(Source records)

◆ ◆ ◆

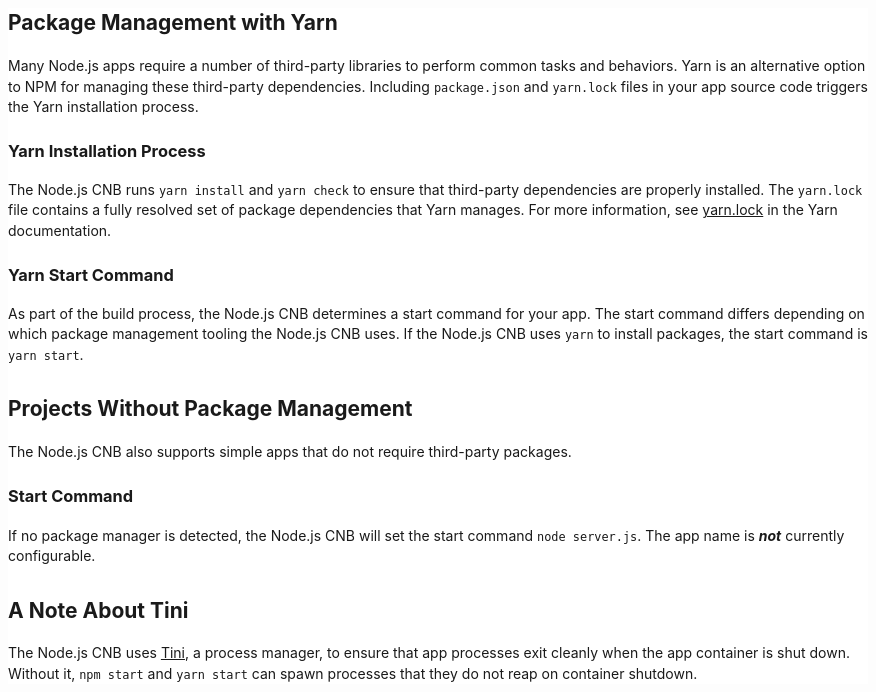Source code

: 
## <a id="package-management-with-yarn"></a> Package Management with Yarn

Many Node.js apps require a number of third-party libraries to perform common
tasks and behaviors. Yarn is an alternative option to NPM for managing these
third-party dependencies. Including `package.json` and `yarn.lock` files in
your app source code triggers the Yarn installation process.

### <a id="yarn-installation-process"></a> Yarn Installation Process

The Node.js CNB runs `yarn install` and `yarn check` to ensure that third-party
dependencies are properly installed.
The `yarn.lock` file contains a fully resolved set of package dependencies that
Yarn manages. For more information, see
[yarn.lock](https://yarnpkg.com/lang/en/docs/yarn-lock/) in the Yarn
documentation.

### <a id="yarn-start-command"></a> Yarn Start Command
As part of the build process, the Node.js CNB determines a start command for
your app. The start command differs depending on which package management
tooling the Node.js CNB uses. If the Node.js CNB uses `yarn` to install
packages, the start command is `yarn start`.

## <a id="no-package-management"></a> Projects Without Package Management
The Node.js CNB also supports simple apps that do not require third-party packages.

### <a id="node-start-command"></a> Start Command

If no package manager is detected, the Node.js CNB will set the start command
`node server.js`. The app name is ___not___ currently configurable.


## <a id="tini"></a> A Note About Tini

The Node.js CNB uses [Tini](https://github.com/krallin/tini), a process
manager, to ensure that app processes exit cleanly when the app container is
shut down. Without it, `npm start` and `yarn start` can spawn processes that
they do not reap on container shutdown.
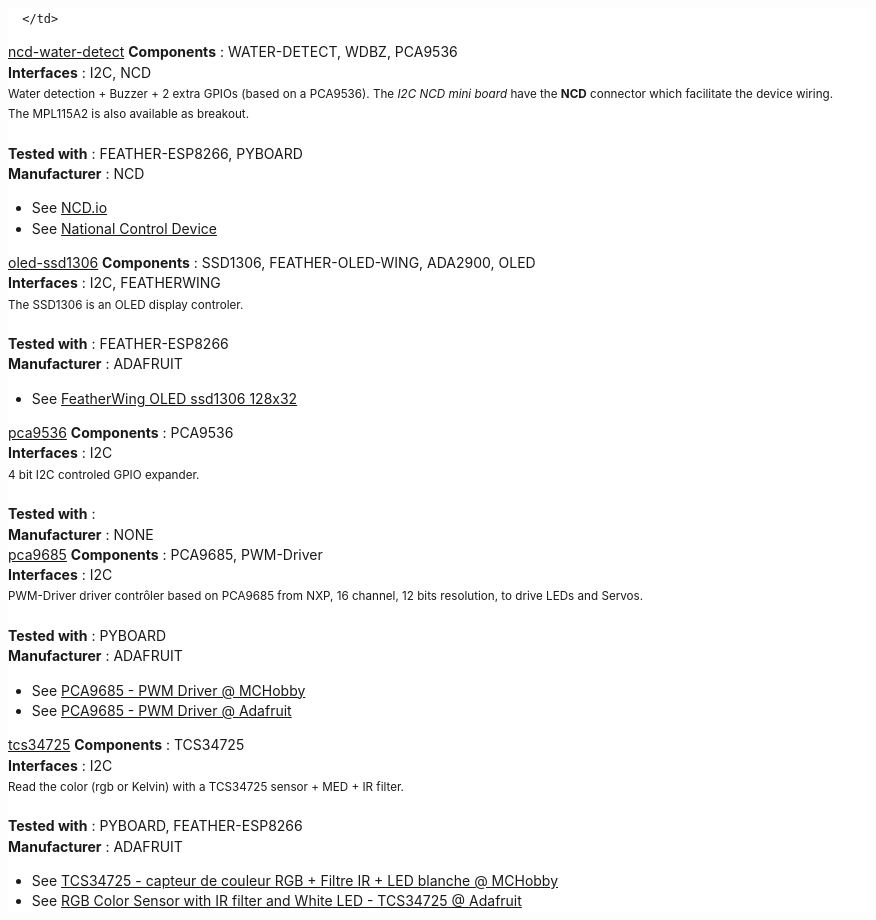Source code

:       </td>
  </tr>
  <tr><td><a href="../../../../tree/master/ncd-water-detect">ncd-water-detect</a></td>
      <td><strong>Components</strong> : WATER-DETECT, WDBZ, PCA9536<br />
      <strong>Interfaces</strong> : I2C, NCD<br />
<small>Water detection + Buzzer + 2 extra GPIOs (based on a PCA9536). The <i>I2C NCD mini board</i> have the <strong>NCD</strong> connector which facilitate the device wiring.<br />The MPL115A2 is also available as breakout.</small><br/><br />
      <strong>Tested with</strong> : FEATHER-ESP8266, PYBOARD<br />
      <strong>Manufacturer</strong> : NCD<br />
<ul>
<li>See <a href="https://ncd.io/">NCD.io</a></li>
<li>See <a href="https://ncd.io/">National Control Device</a></li>
</ul>
      </td>
  </tr>
  <tr><td><a href="../../../../tree/master/oled-ssd1306">oled-ssd1306</a></td>
      <td><strong>Components</strong> : SSD1306, FEATHER-OLED-WING, ADA2900, OLED<br />
      <strong>Interfaces</strong> : I2C, FEATHERWING<br />
<small>The SSD1306 is an OLED display controler.</small><br/><br />
      <strong>Tested with</strong> : FEATHER-ESP8266<br />
      <strong>Manufacturer</strong> : ADAFRUIT<br />
<ul>
<li>See <a href="https://shop.mchobby.be/product.php?id_product=879">FeatherWing OLED ssd1306 128x32</a></li>
</ul>
      </td>
  </tr>
  <tr><td><a href="../../../../tree/master/pca9536">pca9536</a></td>
      <td><strong>Components</strong> : PCA9536<br />
      <strong>Interfaces</strong> : I2C<br />
<small>4 bit I2C controled GPIO expander.</small><br/><br />
      <strong>Tested with</strong> : <br />
      <strong>Manufacturer</strong> : NONE<br />
      </td>
  </tr>
  <tr><td><a href="../../../../tree/master/pca9685">pca9685</a></td>
      <td><strong>Components</strong> : PCA9685, PWM-Driver<br />
      <strong>Interfaces</strong> : I2C<br />
<small>PWM-Driver driver contrôler based on PCA9685 from NXP, 16 channel, 12 bits resolution, to drive LEDs and Servos.</small><br/><br />
      <strong>Tested with</strong> : PYBOARD<br />
      <strong>Manufacturer</strong> : ADAFRUIT<br />
<ul>
<li>See <a href="https://shop.mchobby.be/fr/breakout/89-adafruit-controleur-pwm-servo-16-canaux-12-bits-i2c-interface-pca9685-3232100000896-adafruit.html">PCA9685 - PWM Driver @ MCHobby</a></li>
<li>See <a href="https://www.adafruit.com/product/815">PCA9685 - PWM Driver @ Adafruit</a></li>
</ul>
      </td>
  </tr>
  <tr><td><a href="../../../../tree/master/tcs34725">tcs34725</a></td>
      <td><strong>Components</strong> : TCS34725<br />
      <strong>Interfaces</strong> : I2C<br />
<small>Read the color (rgb or Kelvin) with a TCS34725 sensor + MED + IR filter.</small><br/><br />
      <strong>Tested with</strong> : PYBOARD, FEATHER-ESP8266<br />
      <strong>Manufacturer</strong> : ADAFRUIT<br />
<ul>
<li>See <a href="https://shop.mchobby.be/fr/afficheur-lcd-tft-oled/475-lcd-16x2-rgb-positif-usb-serie-3232100004757.html">TCS34725 - capteur de couleur RGB + Filtre IR + LED blanche @ MCHobby</a></li>
<li>See <a href="https://www.adafruit.com/product/1334">RGB Color Sensor with IR filter and White LED - TCS34725 @ Adafruit</a></li>
</ul>
      </td>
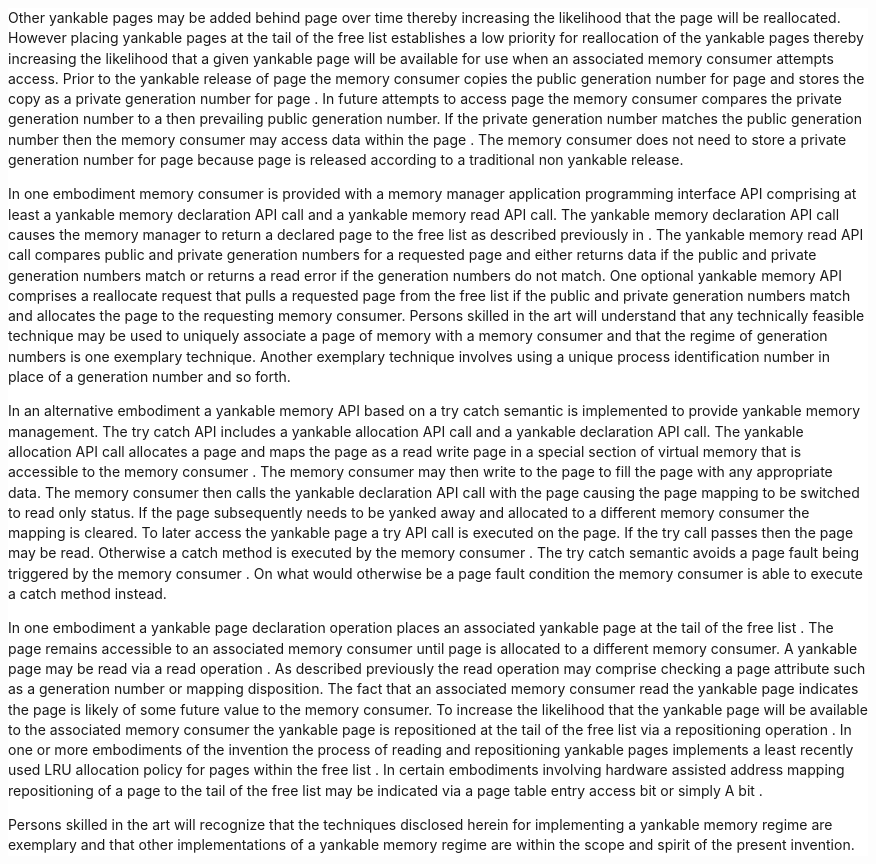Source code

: Other yankable pages may be added behind page over time thereby increasing the likelihood that the page will be reallocated. However placing yankable pages at the tail of the free list establishes a low priority for reallocation of the yankable pages thereby increasing the likelihood that a given yankable page will be available for use when an associated memory consumer attempts access. Prior to the yankable release of page the memory consumer copies the public generation number for page and stores the copy as a private generation number for page . In future attempts to access page the memory consumer compares the private generation number to a then prevailing public generation number. If the private generation number matches the public generation number then the memory consumer may access data within the page . The memory consumer does not need to store a private generation number for page because page is released according to a traditional non yankable release.

In one embodiment memory consumer is provided with a memory manager application programming interface API comprising at least a yankable memory declaration API call and a yankable memory read API call. The yankable memory declaration API call causes the memory manager to return a declared page to the free list as described previously in . The yankable memory read API call compares public and private generation numbers for a requested page and either returns data if the public and private generation numbers match or returns a read error if the generation numbers do not match. One optional yankable memory API comprises a reallocate request that pulls a requested page from the free list if the public and private generation numbers match and allocates the page to the requesting memory consumer. Persons skilled in the art will understand that any technically feasible technique may be used to uniquely associate a page of memory with a memory consumer and that the regime of generation numbers is one exemplary technique. Another exemplary technique involves using a unique process identification number in place of a generation number and so forth.

In an alternative embodiment a yankable memory API based on a try catch semantic is implemented to provide yankable memory management. The try catch API includes a yankable allocation API call and a yankable declaration API call. The yankable allocation API call allocates a page and maps the page as a read write page in a special section of virtual memory that is accessible to the memory consumer . The memory consumer may then write to the page to fill the page with any appropriate data. The memory consumer then calls the yankable declaration API call with the page causing the page mapping to be switched to read only status. If the page subsequently needs to be yanked away and allocated to a different memory consumer the mapping is cleared. To later access the yankable page a try API call is executed on the page. If the try call passes then the page may be read. Otherwise a catch method is executed by the memory consumer . The try catch semantic avoids a page fault being triggered by the memory consumer . On what would otherwise be a page fault condition the memory consumer is able to execute a catch method instead.

In one embodiment a yankable page declaration operation places an associated yankable page at the tail of the free list . The page remains accessible to an associated memory consumer until page is allocated to a different memory consumer. A yankable page may be read via a read operation . As described previously the read operation may comprise checking a page attribute such as a generation number or mapping disposition. The fact that an associated memory consumer read the yankable page indicates the page is likely of some future value to the memory consumer. To increase the likelihood that the yankable page will be available to the associated memory consumer the yankable page is repositioned at the tail of the free list via a repositioning operation . In one or more embodiments of the invention the process of reading and repositioning yankable pages implements a least recently used LRU allocation policy for pages within the free list . In certain embodiments involving hardware assisted address mapping repositioning of a page to the tail of the free list may be indicated via a page table entry access bit or simply A bit .

Persons skilled in the art will recognize that the techniques disclosed herein for implementing a yankable memory regime are exemplary and that other implementations of a yankable memory regime are within the scope and spirit of the present invention.
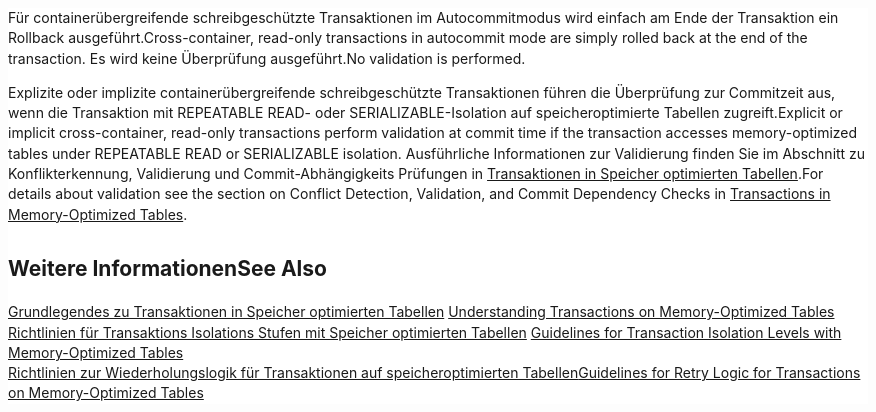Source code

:  <span data-ttu-id="432ac-189">Für containerübergreifende schreibgeschützte Transaktionen im Autocommitmodus wird einfach am Ende der Transaktion ein Rollback ausgeführt.</span><span class="sxs-lookup"><span data-stu-id="432ac-189">Cross-container, read-only transactions in autocommit mode are simply rolled back at the end of the transaction.</span></span> <span data-ttu-id="432ac-190">Es wird keine Überprüfung ausgeführt.</span><span class="sxs-lookup"><span data-stu-id="432ac-190">No validation is performed.</span></span>  
  
 <span data-ttu-id="432ac-191">Explizite oder implizite containerübergreifende schreibgeschützte Transaktionen führen die Überprüfung zur Commitzeit aus, wenn die Transaktion mit REPEATABLE READ- oder SERIALIZABLE-Isolation auf speicheroptimierte Tabellen zugreift.</span><span class="sxs-lookup"><span data-stu-id="432ac-191">Explicit or implicit cross-container, read-only transactions perform validation at commit time if the transaction accesses memory-optimized tables under REPEATABLE READ or SERIALIZABLE isolation.</span></span> <span data-ttu-id="432ac-192">Ausführliche Informationen zur Validierung finden Sie im Abschnitt zu Konflikterkennung, Validierung und Commit-Abhängigkeits Prüfungen in [Transaktionen in Speicher optimierten Tabellen](../relational-databases/in-memory-oltp/memory-optimized-tables.md).</span><span class="sxs-lookup"><span data-stu-id="432ac-192">For details about validation see the section on Conflict Detection, Validation, and Commit Dependency Checks in [Transactions in Memory-Optimized Tables](../relational-databases/in-memory-oltp/memory-optimized-tables.md).</span></span>  
  
## <a name="see-also"></a><span data-ttu-id="432ac-193">Weitere Informationen</span><span class="sxs-lookup"><span data-stu-id="432ac-193">See Also</span></span>  
 <span data-ttu-id="432ac-194">[Grundlegendes zu Transaktionen in Speicher optimierten Tabellen](../../2014/database-engine/understanding-transactions-on-memory-optimized-tables.md) </span><span class="sxs-lookup"><span data-stu-id="432ac-194">[Understanding Transactions on Memory-Optimized Tables](../../2014/database-engine/understanding-transactions-on-memory-optimized-tables.md) </span></span>  
 <span data-ttu-id="432ac-195">[Richtlinien für Transaktions Isolations Stufen mit Speicher optimierten Tabellen](../../2014/database-engine/guidelines-for-transaction-isolation-levels-with-memory-optimized-tables.md) </span><span class="sxs-lookup"><span data-stu-id="432ac-195">[Guidelines for Transaction Isolation Levels with Memory-Optimized Tables](../../2014/database-engine/guidelines-for-transaction-isolation-levels-with-memory-optimized-tables.md) </span></span>  
 [<span data-ttu-id="432ac-196">Richtlinien zur Wiederholungslogik für Transaktionen auf speicheroptimierten Tabellen</span><span class="sxs-lookup"><span data-stu-id="432ac-196">Guidelines for Retry Logic for Transactions on Memory-Optimized Tables</span></span>](../../2014/database-engine/guidelines-for-retry-logic-for-transactions-on-memory-optimized-tables.md)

◆ ◆ ◆

■ Problem statement
Reproduce the material verbatim from its first line through the line containing "documentation.", including both ends. Omit the pictures from your output.

■ Output of the task
Source code

: 
## <a id="package-management-with-yarn"></a> Package Management with Yarn

Many Node.js apps require a number of third-party libraries to perform common
tasks and behaviors. Yarn is an alternative option to NPM for managing these
third-party dependencies. Including `package.json` and `yarn.lock` files in
your app source code triggers the Yarn installation process.

### <a id="yarn-installation-process"></a> Yarn Installation Process

The Node.js CNB runs `yarn install` and `yarn check` to ensure that third-party
dependencies are properly installed.
The `yarn.lock` file contains a fully resolved set of package dependencies that
Yarn manages. For more information, see
[yarn.lock](https://yarnpkg.com/lang/en/docs/yarn-lock/) in the Yarn
documentation.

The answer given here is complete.